# Dimensions of hymer 564L



## r6demon (Aug 18, 2008)

Hello 

does anyone know the Dims of a Hymer 564L height and length as I need to book a ferry and ours is having a new screen fitted AGAIN! 

thank you


----------



## pieterv (Feb 3, 2009)

The Hymer website allows you to download brochures that will have that kind of info in.


----------



## r6demon (Aug 18, 2008)

I could not find it listed on the hymer website. that was my first port of call


----------



## DTPCHEMICALS (Jul 24, 2006)

Maybe miles out but models 524 / 544 / 574 are all 6.36 metre


Dave P


----------



## GEMMY (Jun 19, 2006)

Looking at Hymer models on Deepcars web site it would be the same as my old 544 therefore 6.6 long 2.35 wide and 2.85 high all dims as near as dammit.  

tony 

ps you don't have to be inch accurate. 8)


----------



## r6demon (Aug 18, 2008)

brill thank you!!


----------



## Seeker (Dec 26, 2005)

I always book our B564 on board at 6mtrs. This usually keeps it in the lowest price bracket and nobody comes round with a tape measure.

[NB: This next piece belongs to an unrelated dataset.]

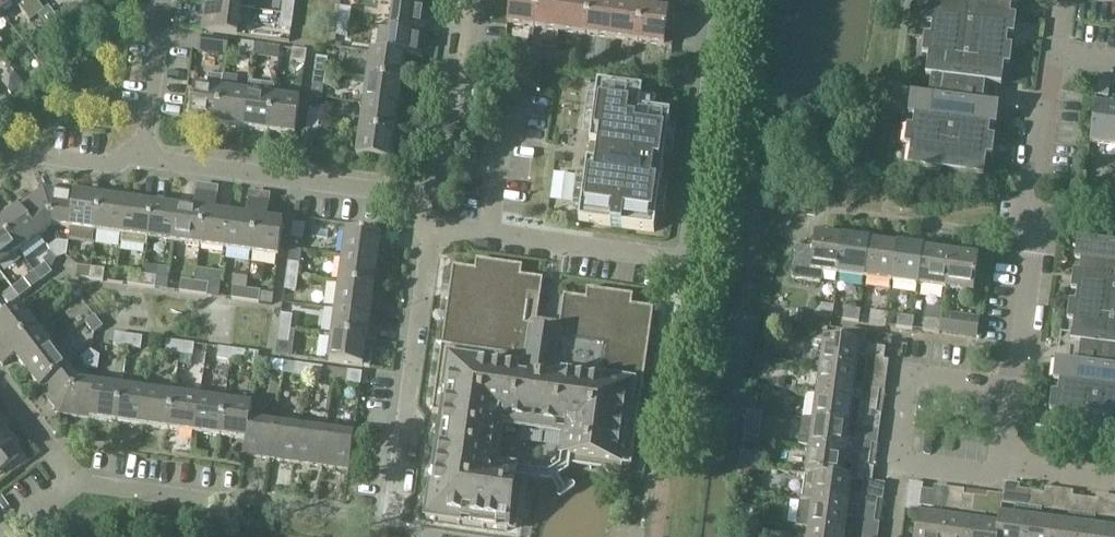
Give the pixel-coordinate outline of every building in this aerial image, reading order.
[(24,1),(23,0),(0,0),(0,11),(1,12),(15,2),(18,6),(24,1)] [(24,13),(38,2),(37,0),(23,0),(24,1),(18,6),(24,13)] [(205,4),(240,9),(242,0),(206,0),(205,4)] [(281,14),(292,16),(294,1),(287,0),(283,0),(281,14)] [(533,27),(537,0),(510,0),(507,24),(533,27)] [(533,27),(559,30),(563,0),(537,0),(533,27)] [(559,30),(585,34),(590,0),(563,0),(559,30)] [(596,0),(590,0),(585,34),(613,38),(617,3),(596,0)] [(925,77),(931,78),(929,99),(917,97),(908,168),(941,172),(943,163),(951,164),(949,173),(983,177),(992,107),(982,106),(985,85),(1001,87),(1012,0),(935,0),(925,77)] [(44,10),(38,2),(24,13),(30,21),(37,15),(44,10)] [(427,7),(412,5),(393,2),(389,29),(423,34),(427,7)] [(613,38),(637,41),(642,6),(617,3),(613,38)] [(237,34),(240,9),(205,4),(202,30),(237,34)] [(642,6),(637,41),(664,45),(668,10),(642,6)] [(44,10),(37,15),(49,31),(58,24),(60,23),(48,7),(44,10)] [(339,7),(337,22),(348,24),(351,8),(339,7)] [(291,28),(292,16),(281,14),(279,27),(291,28)] [(337,22),(336,34),(347,36),(348,24),(337,22)] [(420,58),(423,34),(389,29),(386,53),(405,55),(420,58)] [(199,50),(226,54),(228,40),(201,36),(199,50)] [(266,56),(267,45),(240,41),(239,52),(266,56)] [(280,47),(270,46),(268,59),(278,60),(280,47)] [(304,62),(306,50),(292,49),(291,60),(304,62)] [(370,51),(366,79),(401,83),(405,55),(386,53),(370,51)] [(316,57),(314,71),(325,73),(327,58),(316,57)] [(323,85),(325,73),(314,71),(312,84),(323,85)] [(325,73),(323,85),(336,87),(338,74),(325,73)] [(189,120),(215,124),(222,78),(208,76),(206,87),(194,85),(189,120)] [(215,124),(241,127),(246,93),(236,91),(237,80),(222,78),(215,124)] [(1098,78),(1096,95),(1108,96),(1110,80),(1098,78)] [(398,110),(401,83),(366,79),(363,105),(398,110)] [(241,127),(268,131),(273,96),(274,85),(247,82),(246,93),(241,127)] [(578,221),(654,232),(670,114),(639,110),(642,90),(597,84),(589,144),(598,145),(596,163),(587,161),(578,221)] [(300,100),(273,96),(268,131),(295,135),(300,100)] [(363,105),(359,129),(394,134),(398,110),(363,105)] [(1114,146),(1114,109),(1095,106),(1090,142),(1114,146)] [(309,108),(307,122),(318,124),(320,110),(309,108)] [(316,137),(318,124),(307,122),(305,136),(316,137)] [(391,161),(394,134),(359,129),(356,156),(391,161)] [(43,188),(18,207),(40,235),(53,225),(43,188)] [(53,225),(70,227),(75,193),(43,188),(53,225)] [(95,231),(100,196),(75,193),(70,227),(68,241),(92,244),(95,231)] [(95,231),(122,234),(126,200),(100,196),(95,231)] [(122,234),(147,238),(152,203),(126,200),(122,234)] [(177,207),(152,203),(147,238),(172,241),(177,207)] [(172,241),(199,245),(205,205),(194,203),(193,209),(177,207),(172,241)] [(216,206),(205,205),(199,245),(225,249),(230,214),(215,212),(216,206)] [(40,235),(18,207),(0,221),(0,226),(19,251),(40,235)] [(245,216),(230,214),(225,249),(251,252),(257,212),(246,210),(245,216)] [(268,213),(257,212),(251,252),(278,256),(283,221),(267,219),(268,213)] [(291,237),(303,238),(305,224),(293,223),(291,237)] [(0,226),(0,265),(19,251),(0,226)] [(346,230),(342,257),(377,262),(381,235),(346,230)] [(837,274),(842,237),(843,232),(826,230),(825,234),(814,233),(812,249),(800,247),(795,278),(823,282),(824,272),(837,274)] [(869,241),(842,237),(837,274),(864,278),(869,241)] [(56,257),(61,254),(57,240),(48,247),(56,257)] [(57,240),(61,254),(66,255),(68,242),(57,240)] [(896,245),(869,241),(864,278),(891,281),(896,245)] [(1083,243),(1070,343),(1080,345),(1077,365),(1061,363),(1052,434),(1086,438),(1087,429),(1095,430),(1094,439),(1114,442),(1114,247),(1083,243)] [(923,249),(896,245),(891,281),(918,285),(923,249)] [(950,253),(923,249),(918,285),(945,289),(950,253)] [(290,250),(288,262),(299,263),(301,251),(290,250)] [(978,257),(950,253),(945,289),(973,293),(978,257)] [(342,257),(338,283),(373,288),(377,262),(342,257)] [(506,529),(513,477),(489,473),(486,468),(491,426),(499,424),(568,433),(571,439),(568,457),(630,465),(654,309),(632,304),(633,296),(586,288),(585,298),(564,295),(559,324),(538,321),(543,278),(521,275),(522,266),(476,260),(475,269),(453,266),(432,414),(439,415),(425,518),(506,529)] [(288,262),(286,276),(297,278),(299,263),(288,262)] [(45,263),(34,271),(41,280),(52,272),(45,263)] [(75,276),(89,278),(90,267),(77,265),(75,276)] [(104,269),(90,267),(89,278),(103,280),(104,269)] [(127,284),(140,285),(142,274),(129,272),(127,284)] [(234,272),(232,288),(233,288),(233,287),(246,289),(248,274),(234,272)] [(156,276),(142,274),(140,285),(155,287),(156,276)] [(295,290),(297,278),(286,276),(284,289),(295,290)] [(24,279),(12,288),(19,297),(31,288),(24,279)] [(179,291),(193,293),(194,281),(181,279),(179,291)] [(208,283),(194,281),(193,293),(207,295),(208,283)] [(338,283),(335,310),(369,315),(373,288),(338,283)] [(245,300),(246,289),(233,287),(233,288),(231,298),(245,300)] [(9,304),(19,297),(12,288),(2,295),(9,304)] [(260,290),(246,289),(245,300),(258,302),(260,290)] [(37,325),(21,304),(0,319),(0,335),(2,338),(0,339),(0,352),(37,325)] [(817,304),(815,316),(832,318),(833,306),(817,304)] [(860,310),(844,307),(842,319),(858,322),(860,310)] [(926,307),(924,319),(929,319),(941,321),(942,313),(942,309),(926,307)] [(50,316),(44,309),(37,315),(42,322),(50,316)] [(335,310),(331,334),(366,339),(369,315),(335,310)] [(801,322),(803,312),(792,311),(790,321),(801,322)] [(887,313),(870,311),(869,323),(885,325),(887,313)] [(281,313),(279,327),(290,329),(292,315),(281,313)] [(942,313),(941,321),(939,333),(939,334),(977,339),(980,318),(942,313)] [(85,321),(94,333),(103,326),(94,315),(85,321)] [(896,327),(912,329),(914,317),(897,315),(896,327)] [(924,319),(922,330),(939,333),(941,321),(924,319)] [(37,325),(0,352),(0,361),(3,365),(15,355),(24,367),(53,346),(37,325)] [(288,342),(290,329),(279,327),(277,341),(288,342)] [(843,329),(841,341),(824,338),(820,365),(856,371),(860,343),(861,332),(843,329)] [(113,344),(127,346),(128,335),(115,333),(113,344)] [(365,350),(366,339),(331,334),(328,361),(363,366),(369,366),(372,351),(365,350)] [(142,337),(128,335),(127,346),(140,348),(142,337)] [(165,351),(179,353),(181,342),(167,340),(165,351)] [(194,344),(181,342),(179,353),(192,355),(194,344)] [(24,367),(40,388),(43,385),(68,367),(53,346),(24,367)] [(972,346),(971,357),(982,358),(983,348),(972,346)] [(217,358),(230,360),(232,349),(218,347),(217,358)] [(246,351),(232,349),(230,360),(244,362),(246,351)] [(80,358),(87,367),(94,354),(90,350),(80,358)] [(99,355),(94,354),(87,367),(98,368),(99,355)] [(257,358),(256,369),(270,371),(271,360),(257,358)] [(294,374),(308,376),(309,365),(295,363),(294,374)] [(323,367),(309,365),(308,376),(321,378),(323,367)] [(817,385),(816,393),(852,398),(861,399),(861,400),(877,402),(879,389),(862,387),(862,388),(854,387),(856,371),(820,365),(817,385)] [(68,367),(43,385),(40,388),(60,415),(80,381),(68,367)] [(346,382),(360,383),(362,372),(348,370),(346,382)] [(786,380),(773,378),(771,387),(784,389),(786,380)] [(96,383),(80,381),(60,415),(91,419),(96,383)] [(91,419),(116,423),(121,387),(96,383),(91,419)] [(147,390),(121,387),(116,423),(142,426),(147,390)] [(142,426),(169,430),(174,394),(147,390),(142,426)] [(816,393),(812,420),(849,425),(852,398),(816,393)] [(169,430),(194,433),(199,397),(174,394),(169,430)] [(194,433),(220,437),(225,401),(199,397),(194,433)] [(876,413),(877,402),(861,400),(859,411),(876,413)] [(252,405),(225,401),(220,437),(246,440),(247,440),(250,421),(252,405)] [(846,441),(849,425),(812,420),(809,447),(870,456),(872,443),(855,440),(855,442),(846,441)] [(275,424),(250,421),(247,440),(246,440),(244,456),(270,459),(275,424)] [(21,456),(11,444),(15,442),(0,422),(0,472),(21,456)] [(270,459),(296,463),(301,428),(275,424),(270,459)] [(296,463),(322,466),(326,431),(301,428),(296,463)] [(353,435),(326,431),(322,466),(349,470),(353,435)] [(809,447),(805,473),(841,478),(843,468),(851,469),(852,464),(868,467),(870,456),(809,447)] [(841,477),(841,478),(805,473),(801,500),(876,511),(877,498),(850,494),(852,479),(841,477)] [(919,512),(920,507),(922,490),(923,485),(909,483),(906,510),(919,512)] [(1030,491),(1018,489),(1014,517),(1000,515),(997,536),(1024,536),(1030,491)] [(922,490),(920,507),(931,508),(931,507),(933,492),(922,490)] [(1053,522),(1038,520),(1042,492),(1030,491),(1024,536),(1051,536),(1053,522)] [(973,496),(963,495),(959,520),(944,518),(942,536),(969,536),(973,496)] [(973,496),(969,536),(997,536),(1000,515),(999,515),(997,525),(984,523),(987,498),(973,496)] [(1053,522),(1051,536),(1079,536),(1084,498),(1072,496),(1068,524),(1053,522)] [(1107,529),(1092,527),(1096,499),(1084,498),(1079,536),(1106,536),(1107,529)] [(808,530),(808,529),(844,533),(846,517),(858,519),(857,520),(874,522),(876,511),(801,500),(801,501),(799,501),(796,527),(808,530)] [(944,518),(917,514),(914,536),(942,536),(944,518)] [(807,536),(844,536),(844,533),(808,529),(808,530),(807,536)] [(1107,529),(1106,536),(1114,536),(1114,530),(1107,529)]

I have measured height with satellite dish down as 3.1mtrs.

As for width - it's too b****y wide!

Harry


----------



## r6demon (Aug 18, 2008)

thank you!!
Would be sooo much easier and stress free if our motorhome WASNT ALWAYS BACK IN THE SODDIN DEALERSHIP BEING FIXED!!!!!!!!!!!!!!!!!!!!!!!!!!!!!!!!!!!!!!!!!!!!!!!!!

Sorry rant over!


----------